Where peers are your friends, colleagues, acquaintances and whatever other titles you can think of!

Ask about their vivas. Ask about their experiences. Ask what they know about the viva.

Ask them what they did to get ready and if they have any advice (but only if they will offer suggestions and not instructions).

Ask them to help you if it’s appropriate.

Seek help now. Offer help later.

Your Preferences & Needs

Preferences are the things that we’d like, but which we could work around if needed. Preferences for your viva and viva prep might include:

  • Starting in a morning;
  • Reading your thesis with a fresh pot of coffee;
  • Knowing your external a little;
  • Having a mock viva to help you get ready.

You might have a strong preference but, for example, if your supervisor was unable to host a mock viva then you would still go on.

Needs are different. For your viva and viva prep you might need:

  • Advance notice or special arrangements for your viva;
  • Specific stationery or time to annotate your thesis;
  • Agreement that your viva will definitely be over video;
  • To not have a mock viva!

Preferences are very different from needs.

 

To begin with: what do you want for your viva? Which of these wants are preferences and which are needs?

For the preferences: what can you do to get your preferences met? Who might you need to ask for help? What could you do if a preference couldn’t be fulfilled?

For your needs: what can you do to ensure your needs are met? Who can you ask for support? How can you clearly communicate those needs to the people who need to know?

Find A Guide

Imagine a service on the internet or app on your phone: at the press of a button and by answering a few questions you could be connected to a PhD graduate who could tell you all about their viva.

They would be someone who had completed their PhD in the last few years. They couldn’t have done the same research as you, but would have either a similar knowledge base or common understanding of terms and methods. You could ask them about their prep and their viva. What did they do? What worked for them? What happened? How did they feel?

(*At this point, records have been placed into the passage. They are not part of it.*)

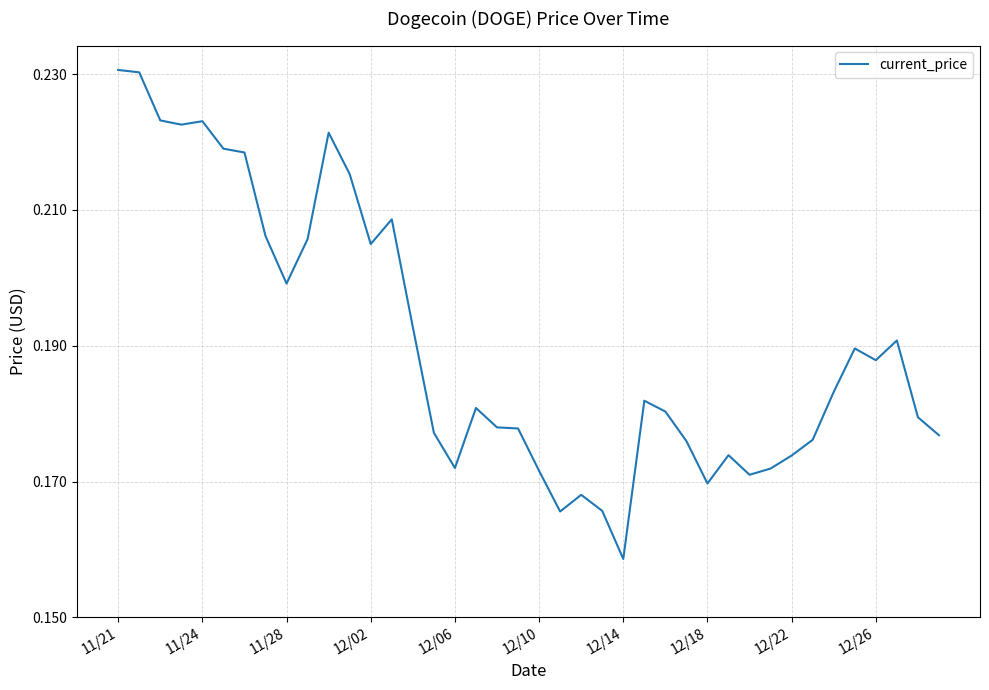

What is the value of the 23rd point from the left?

0.2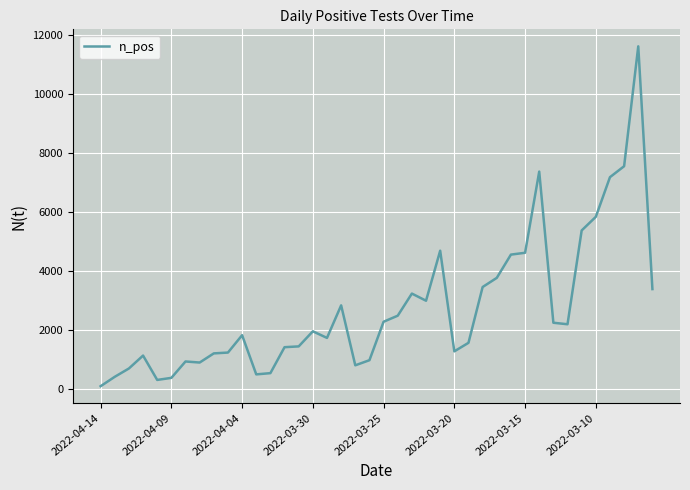

What is the average value?

2734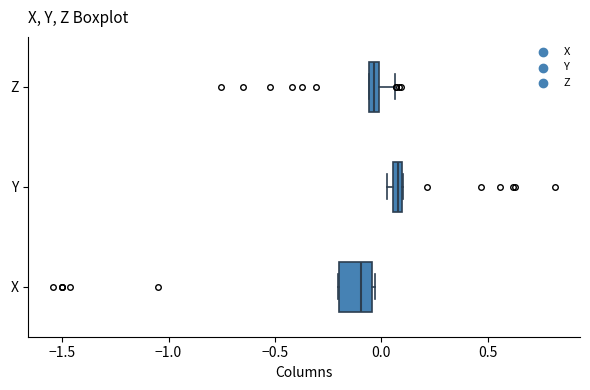

Which box has the furthest to the right median line?

Y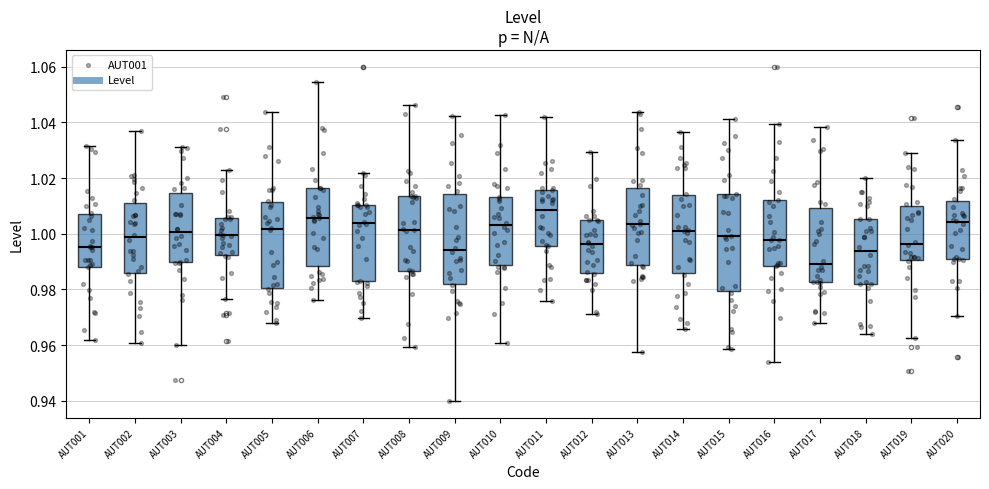

Reading left to right, transcribe this box plot: for each box, give where its median line is, the range the box spans, and where its two whiskers end, as read against the y-axis. The values are not printed on the chart, so give them approximately, as read against the axis.

AUT001: median 0.996, box 0.988 to 1.008, whiskers 0.962 to 1.032
AUT002: median 0.998, box 0.986 to 1.010, whiskers 0.960 to 1.038
AUT003: median 1.000, box 0.990 to 1.014, whiskers 0.960 to 1.032
AUT004: median 1.000, box 0.992 to 1.006, whiskers 0.976 to 1.022
AUT005: median 1.002, box 0.980 to 1.012, whiskers 0.968 to 1.044
AUT006: median 1.006, box 0.988 to 1.016, whiskers 0.976 to 1.054
AUT007: median 1.004, box 0.982 to 1.010, whiskers 0.970 to 1.022
AUT008: median 1.002, box 0.986 to 1.014, whiskers 0.960 to 1.046
AUT009: median 0.994, box 0.982 to 1.014, whiskers 0.940 to 1.042
AUT010: median 1.004, box 0.988 to 1.014, whiskers 0.960 to 1.042
AUT011: median 1.008, box 0.996 to 1.016, whiskers 0.976 to 1.042
AUT012: median 0.996, box 0.986 to 1.004, whiskers 0.972 to 1.030
AUT013: median 1.004, box 0.988 to 1.016, whiskers 0.958 to 1.044
AUT014: median 1.002, box 0.986 to 1.014, whiskers 0.966 to 1.036
AUT015: median 1.000, box 0.980 to 1.014, whiskers 0.958 to 1.042
AUT016: median 0.998, box 0.988 to 1.012, whiskers 0.954 to 1.040
AUT017: median 0.990, box 0.982 to 1.010, whiskers 0.968 to 1.038
AUT018: median 0.994, box 0.982 to 1.006, whiskers 0.964 to 1.020
AUT019: median 0.996, box 0.990 to 1.010, whiskers 0.962 to 1.028
AUT020: median 1.004, box 0.990 to 1.012, whiskers 0.970 to 1.034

You could unpick expectations by learning about their experience. In thirty minutes you could get a good sense of the sort of thing that happens at vivas in your research area. This app or website wouldn’t give you a perfect understanding but rather a good idea.

How much would this app or service cost? How would it work? I don’t know!

But that’s OK. You don’t need it. You can already get the same outcome today already.

Think about who you know from your department: who could you ask who has recently completed their PhD? Who do you know who has relevant experience and information? Who could be your guide to what to expect at your viva? Who could share ideas of what could help you to get ready?